Bisnis ayam lokal di Indonesia sangat erat kaitannya dengan sejarah panjang dan tradisi masyarakat Indonesia. Mengingat kultur dari masyarakat di Indonesia yang sebagian besar adalah bertani dan beternak sejak zaman kerajaan di Indonesia, memelihara ayam lokal merupakan salah satu kegiatan yang cocok dengan kultur dan kebutuhan lokal masyarakat pribumi. Kegiatan budi daya ayam lokal juga pada zaman dahulu, juga sangat dekat dengan kebiasaan tradisi di sebagian masyarakat seperti untuk upacara adat dan ritual tertentu, sampai hewan peliharaan.

Jika ditarik mundur ke belakang, sejarah intensifikasi ayam lokal sangat erat kaitannya dengan bagaimana masyarakat memelihara ayam kampung. Menurut Prof. (R) Sofjan Iskandar peneliti dari balai Penelitian Ternak (Balitnak) pada tahun 2018, ayam lokal pada awalnya dikenal awalnya adalah ayam kampung, karena kebanyakan ayam ini diperoleh dari kampung-kampung di perdesaan. Masih menurut Prof. (R) Sofjan dalam tulisannya pada rubrik Opini di Majalah Poultry Indonesia edisi April 2018, Adanya program pemerintah melalui Direktorat Jenderal Peternakan pada awal tahun 1980-an dalam rangka pengembangan, ayam kampung diberi nama ayam buras, sebagai tandingan terhadap istilah ayam ras yang sudah memasyarakat.

#### YANG HARUS DIKERJAKAN
(1) Terjemahkan kalimat berikut dari teks tentang ayam lokal ke dalam bahasa Inggris: "Bisnis ayam lokal di Indonesia sangat erat kaitannya dengan sejarah panjang dan tradisi masyarakat Indonesia."
(2) Ubahlah bentangan teks tentang ayam lokal dari "Jika ditarik mundur" sampai "yang sudah memasyarakat." dengan mengganti "ayam buras" menjadi "ayam bukan ras".
(3) Jawab pertanyaan berikut berdasarkan teks tentang ayam lokal.
(a) Sejak zaman kerajaan, kultur sebagian besar masyarakat di Indonesia adalah apa?
(b) Dari mana kebanyakan ayam kampung diperoleh?
(c) Nama apa yang diberikan kepada ayam kampung melalui program pemerintah pada awal tahun 1980-an?

#### DATA YANG DIBERIKAN

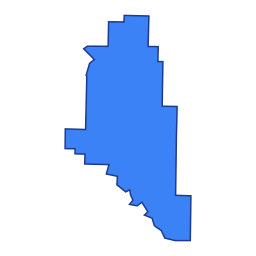 outline of Monroe, Arkansas, United States of America
{"feature_id": "52423323B23771932588071", "entity_name": "Monroe", "entity_type": "district", "adm_level": 2, "iso_a3": "USA", "parent_name": "United States of America", "parent_adm1": "Arkansas", "projection": "robinson", "projection_center": [-91.218, 34.67], "detail": "fine", "context": "isolated", "style": "filled", "palette": "blue", "viewbox_px": 256, "rotation_deg": 0, "n_neighbors": 0, "source": "geoboundaries", "source_scale": "gbopen_adm2", "svg_char_len": 737}
<svg xmlns="http://www.w3.org/2000/svg" viewBox="0 0 256 256"><path d="M87.4,46.2L83.7,48.8L94.3,59.5L89.6,63.3L86.1,75.4L86.8,76.1L85.6,129.5L65.3,128.9L65.1,148.6L75.1,148.8L75.0,153.8L85.0,154.1L84.7,164.0L109.0,164.6L106.3,174.0L117.4,176.3L116.9,184.8L125.7,191.9L129.7,189.9L130.5,194.6L132.9,200.2L129.5,204.4L137.1,205.8L141.9,202.2L147.8,211.8L144.4,215.1L152.1,218.2L154.3,225.5L154.5,225.8L155.4,226.3L155.9,226.7L156.5,227.3L161.3,230.6L164.8,238.1L175.2,240.6L190.3,240.6L190.9,195.8L175.6,195.3L176.4,136.3L176.9,116.6L177.1,106.5L162.2,106.2L162.9,61.6L157.9,61.6L158.2,46.6L148.1,46.5L148.9,16.0L132.4,15.6L124.2,15.4L124.0,21.9L108.6,21.8L108.1,46.3L87.4,46.2Z" fill="#3b82f6" stroke="#1e3a8a" stroke-width="1.5"/></svg>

#### JAWABAN
(1) The local chicken business in Indonesia is closely tied to the long history and traditions of the Indonesian people.

(2)
Jika ditarik mundur ke belakang, sejarah intensifikasi ayam lokal sangat erat kaitannya dengan bagaimana masyarakat memelihara ayam kampung. Menurut Prof. (R) Sofjan Iskandar peneliti dari balai Penelitian Ternak (Balitnak) pada tahun 2018, ayam lokal pada awalnya dikenal awalnya adalah ayam kampung, karena kebanyakan ayam ini diperoleh dari kampung-kampung di perdesaan. Masih menurut Prof. (R) Sofjan dalam tulisannya pada rubrik Opini di Majalah Poultry Indonesia edisi April 2018, Adanya program pemerintah melalui Direktorat Jenderal Peternakan pada awal tahun 1980-an dalam rangka pengembangan, ayam kampung diberi nama ayam bukan ras, sebagai tandingan terhadap istilah ayam ras yang sudah memasyarakat.

(3)
(a) Bertani dan beternak.
(b) Dari kampung-kampung di perdesaan.
(c) Ayam buras.